Рядом, метрах в двух, стояло еще одно надгробие, тоже из известняка, но повыше и пошире. На нем тоже были вырезаны имена и годы: «Карл Эйнар Андерссон, 1889–1935» и «Вера Андерссон Ф. Кант, 1897–1972». Ниже, буквами поменьше, темнела еще одна надпись: «Аксель Теодор Кант, 1929–1936». Наверное, это был младший брат Нильса Канта. Тот, который утонул и чье тело так и не нашли.
Тут бы Джулии самое время было повернуться и уйти восвояси, но она случайно заметила, как ветер шевельнул какой-то маленький белый лоскуток за надгробием Нильса. Она остановилась, подошла поближе и наклонилась.
Действительно, ветер старался не зря: там лежал белый конверт, прижатый парой высохших роз.
«Кто-то ведь положил за надгробие розы, и это было относительно недавно», — подумала Джулия. Темно-красные лепестки совсем высохли, тем не менее они еще не успели облететь. Когда она подняла конверт, то почувствовала, что он влажный. Если там и было что-то написано, то это смыл дождь.

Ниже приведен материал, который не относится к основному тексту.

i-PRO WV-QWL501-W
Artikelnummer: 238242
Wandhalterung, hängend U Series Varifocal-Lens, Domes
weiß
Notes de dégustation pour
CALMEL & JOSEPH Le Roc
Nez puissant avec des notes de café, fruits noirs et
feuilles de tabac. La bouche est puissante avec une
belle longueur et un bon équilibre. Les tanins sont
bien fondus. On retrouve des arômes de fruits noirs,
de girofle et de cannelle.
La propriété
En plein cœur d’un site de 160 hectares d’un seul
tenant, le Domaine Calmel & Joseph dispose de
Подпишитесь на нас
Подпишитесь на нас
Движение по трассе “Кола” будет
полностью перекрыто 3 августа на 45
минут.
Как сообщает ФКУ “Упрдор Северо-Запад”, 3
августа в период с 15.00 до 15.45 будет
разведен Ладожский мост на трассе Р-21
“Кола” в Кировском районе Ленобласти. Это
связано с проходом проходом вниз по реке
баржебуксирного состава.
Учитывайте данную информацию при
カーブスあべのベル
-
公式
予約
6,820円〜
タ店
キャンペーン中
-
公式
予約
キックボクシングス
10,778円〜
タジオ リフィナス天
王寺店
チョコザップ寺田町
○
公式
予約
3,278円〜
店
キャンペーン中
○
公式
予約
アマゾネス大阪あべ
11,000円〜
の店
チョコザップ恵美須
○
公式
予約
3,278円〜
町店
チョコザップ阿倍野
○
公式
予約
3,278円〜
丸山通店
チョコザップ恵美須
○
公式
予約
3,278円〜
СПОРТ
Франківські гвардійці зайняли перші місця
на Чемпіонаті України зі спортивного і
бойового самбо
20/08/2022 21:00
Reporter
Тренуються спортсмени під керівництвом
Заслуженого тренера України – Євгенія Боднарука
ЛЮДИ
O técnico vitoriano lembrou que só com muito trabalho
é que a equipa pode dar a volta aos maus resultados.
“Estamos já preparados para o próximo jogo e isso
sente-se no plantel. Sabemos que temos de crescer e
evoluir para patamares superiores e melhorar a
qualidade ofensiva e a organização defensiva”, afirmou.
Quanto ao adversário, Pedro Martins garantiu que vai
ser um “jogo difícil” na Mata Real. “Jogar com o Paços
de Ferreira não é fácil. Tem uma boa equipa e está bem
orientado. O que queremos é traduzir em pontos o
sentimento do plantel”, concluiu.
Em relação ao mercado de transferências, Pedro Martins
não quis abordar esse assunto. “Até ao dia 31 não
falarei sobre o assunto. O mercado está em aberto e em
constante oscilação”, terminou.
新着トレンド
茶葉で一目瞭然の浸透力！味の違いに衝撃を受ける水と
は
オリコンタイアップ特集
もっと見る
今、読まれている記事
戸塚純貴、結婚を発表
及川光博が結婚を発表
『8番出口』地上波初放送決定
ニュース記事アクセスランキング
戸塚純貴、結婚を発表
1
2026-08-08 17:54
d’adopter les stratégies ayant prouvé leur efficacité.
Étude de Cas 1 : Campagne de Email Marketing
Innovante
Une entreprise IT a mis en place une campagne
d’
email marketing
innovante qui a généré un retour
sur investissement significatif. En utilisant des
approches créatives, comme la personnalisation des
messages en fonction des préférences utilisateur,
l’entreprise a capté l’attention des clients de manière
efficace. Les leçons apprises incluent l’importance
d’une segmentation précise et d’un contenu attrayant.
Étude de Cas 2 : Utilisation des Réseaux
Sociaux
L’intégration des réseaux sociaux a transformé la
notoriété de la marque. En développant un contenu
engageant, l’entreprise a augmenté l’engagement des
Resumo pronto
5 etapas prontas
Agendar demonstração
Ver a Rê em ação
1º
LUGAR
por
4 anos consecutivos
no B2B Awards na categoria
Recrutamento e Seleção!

Джулия огляделась: на кладбище по-прежнему не было ни души. В полусотне метрах от нее высилась белая Марнесская церковь, но, когда Джулия проходила мимо, она подергала за ручку двери и постучала: было заперто, никто не отозвался.
Она быстренько сунула конверт в карман куртки и отошла от могилы.
Джулия вернулась к могиле матери и убрала желтые березовые листки, которые успели упасть за те несколько минут, пока она отсутствовала. Джулия наклонилась, посмотрела, горит ли в фонарике поминальная свеча, — горела.
Она вернулась к машине, ей предстояло проехать меньше километра до центра Марнесса.
Когда Джулия была маленькой, вылазки в Марнесс она считала настоящим приключением. Еще бы — в отличие от Стэнвика с единственным торговым павильончиком там находились настоящие магазины, где можно купить игрушки. И это было замечательно.
Сейчас, когда Джулия въехала в этот маленький поселок, единственное, что показалось ей замечательным, — так это бесплатные, в отличие от Гётеборга, автомобильные парковки. Одна стоянка была возле ИКЕА, вдоль короткой главной улицы, и еще одна — пониже, возле Марнесской гавани. Джулия выбрала вторую. Там стоял небольшой кабачок с крутым названием — «Моби Дик. Ресторан и паб». Столики, по крайней мере те, что у окон, пустовали, хотя до обеда оставалось едва ли полчаса.